In addition to funding equipment for TJ’s new research labs and science classrooms, technology used throughout the school, and major athletic facilities improvements through its Campaign for TJ, the PF also supports faculty professional development and funds the One Question Grants, tjSTAR, and other school programs.
TJ 2004’s own Vlad Tenev as well as Divya Nettimi are rock stars. They are listed in the Finance section of the 2016 Forbes “30 under 30”:
Divya Nettimi is influencing billions of dollars of stock investments as a analyst at Viking Global Investments, focusing on the ecommerce and retail sectors.
Vlad Tenev, is featured as #1/30, His silicon valley startup, Robinhood, is a commission-free stock trading app available to anyone with a smartphone.

**Information supplied**:
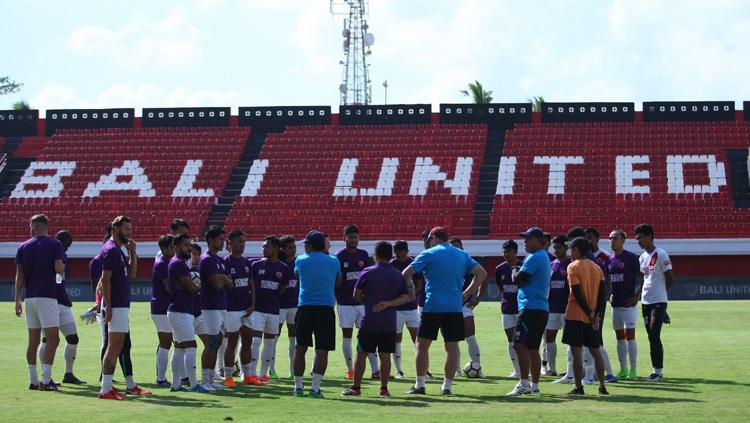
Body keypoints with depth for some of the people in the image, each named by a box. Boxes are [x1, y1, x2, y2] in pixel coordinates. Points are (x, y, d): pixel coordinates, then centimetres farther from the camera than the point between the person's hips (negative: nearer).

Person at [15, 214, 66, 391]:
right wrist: (63, 267, 10)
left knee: (33, 341, 10)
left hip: (29, 297, 5)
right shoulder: (55, 245, -2)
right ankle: (46, 380, -14)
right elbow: (59, 268, -14)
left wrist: (17, 300, 8)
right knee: (53, 338, -5)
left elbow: (19, 275, 6)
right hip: (47, 297, -5)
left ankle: (33, 380, 11)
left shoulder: (23, 247, 9)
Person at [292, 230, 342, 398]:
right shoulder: (334, 262, 5)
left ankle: (298, 386, 12)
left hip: (305, 308, 0)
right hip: (326, 309, 0)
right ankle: (315, 388, -10)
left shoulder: (301, 260, 1)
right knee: (322, 350, -2)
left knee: (300, 348, 9)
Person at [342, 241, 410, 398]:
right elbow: (405, 297, 0)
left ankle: (356, 387, 6)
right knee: (385, 355, 5)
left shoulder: (367, 272, -4)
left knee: (362, 354, 4)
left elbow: (357, 295, 0)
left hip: (369, 322, -3)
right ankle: (384, 389, 3)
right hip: (389, 323, 3)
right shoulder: (398, 275, 5)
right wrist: (387, 304, -7)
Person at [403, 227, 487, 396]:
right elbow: (482, 273, 12)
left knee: (422, 344, 6)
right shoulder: (462, 255, 13)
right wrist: (466, 294, 11)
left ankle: (419, 385, 6)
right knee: (452, 347, 6)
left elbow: (407, 273, -4)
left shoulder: (429, 254, 0)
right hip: (455, 308, 3)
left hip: (432, 307, -3)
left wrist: (410, 288, 14)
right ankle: (447, 386, 3)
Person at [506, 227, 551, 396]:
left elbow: (519, 280, -13)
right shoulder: (545, 257, 20)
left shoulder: (534, 258, -11)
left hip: (531, 308, -10)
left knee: (520, 344, -14)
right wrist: (520, 277, 8)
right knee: (532, 348, 13)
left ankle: (523, 384, -21)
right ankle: (535, 385, 16)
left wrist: (516, 274, 7)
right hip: (542, 308, 10)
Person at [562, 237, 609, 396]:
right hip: (592, 316, 6)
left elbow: (577, 293, -16)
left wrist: (589, 312, -11)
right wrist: (597, 314, -2)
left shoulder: (573, 267, -8)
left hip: (576, 316, -6)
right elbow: (603, 292, 3)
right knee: (595, 351, 12)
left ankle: (578, 387, -3)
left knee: (576, 351, -2)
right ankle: (602, 386, 11)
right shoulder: (597, 268, 11)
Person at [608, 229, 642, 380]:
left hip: (628, 304, -7)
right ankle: (623, 369, 14)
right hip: (615, 304, 7)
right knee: (620, 337, 9)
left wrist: (637, 296, -14)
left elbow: (640, 278, -8)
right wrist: (609, 295, 9)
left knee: (630, 335, -7)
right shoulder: (609, 260, 11)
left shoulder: (631, 258, -7)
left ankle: (633, 370, -4)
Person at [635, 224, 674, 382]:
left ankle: (658, 372, -9)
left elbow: (670, 279, -8)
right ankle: (657, 370, 13)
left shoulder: (661, 255, -9)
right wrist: (637, 295, 13)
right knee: (652, 336, 8)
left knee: (654, 336, -12)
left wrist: (660, 293, 2)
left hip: (658, 302, -8)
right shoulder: (642, 257, 14)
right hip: (645, 302, 8)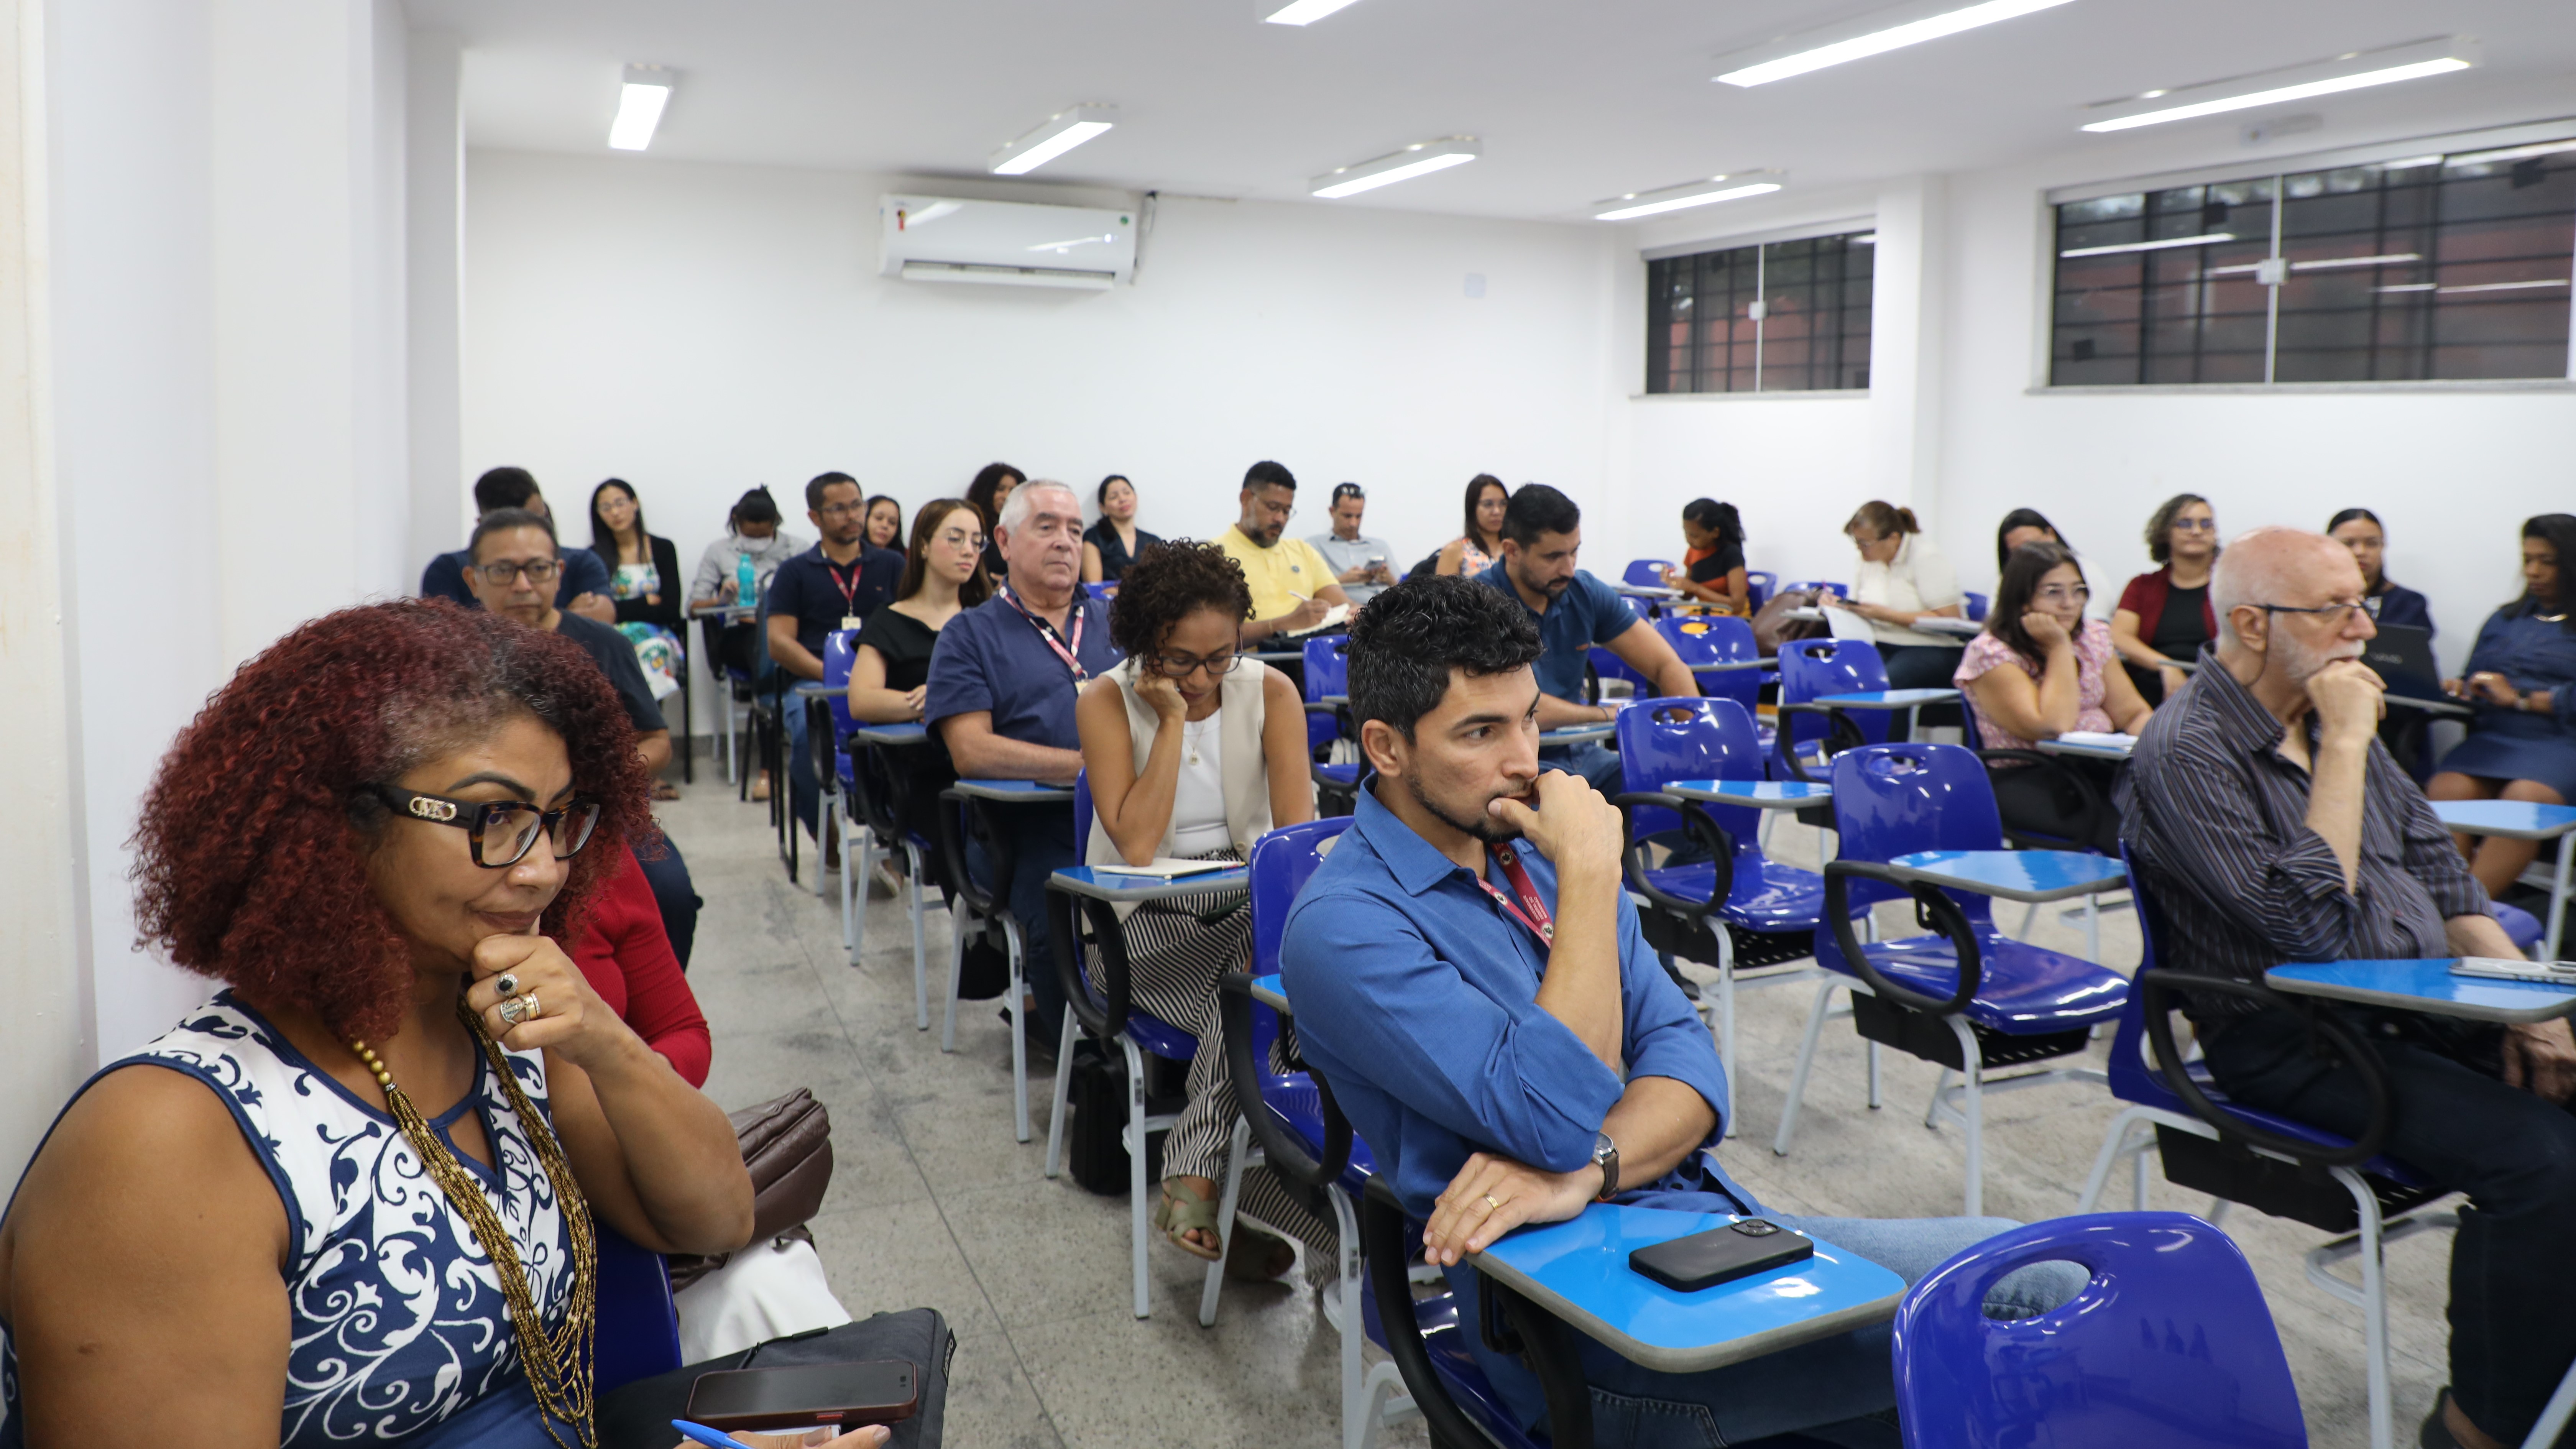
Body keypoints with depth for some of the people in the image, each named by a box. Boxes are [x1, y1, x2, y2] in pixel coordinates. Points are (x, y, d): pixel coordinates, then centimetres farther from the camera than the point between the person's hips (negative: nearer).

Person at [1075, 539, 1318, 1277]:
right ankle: (1228, 1188, -21)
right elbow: (1136, 846, -19)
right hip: (1145, 920, -2)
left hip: (1246, 905, 2)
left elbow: (1297, 831, -10)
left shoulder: (1270, 691, -3)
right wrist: (1172, 718, -19)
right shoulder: (1108, 701, -8)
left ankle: (1194, 1181, -24)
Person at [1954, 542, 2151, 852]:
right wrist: (2060, 647, -14)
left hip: (2100, 768, 7)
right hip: (2029, 780, -6)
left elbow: (2133, 713, 11)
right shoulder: (1991, 654, -10)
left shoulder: (2094, 637, 12)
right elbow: (2052, 728, -19)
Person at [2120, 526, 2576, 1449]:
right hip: (2298, 1043, -8)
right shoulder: (2187, 752, -15)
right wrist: (2346, 746, -18)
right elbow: (2315, 927, -22)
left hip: (2425, 1008, 8)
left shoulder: (2328, 719, 12)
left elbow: (2440, 876, 17)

**What the exercise asks**: Transcribe the passage about TJ word for word, starting with "Vlad Tenev, is" and going on through "with a smartphone.".

**The completed task**:
Vlad Tenev, is featured as #1/30, His silicon valley startup, Robinhood, is a commission-free stock trading app available to anyone with a smartphone.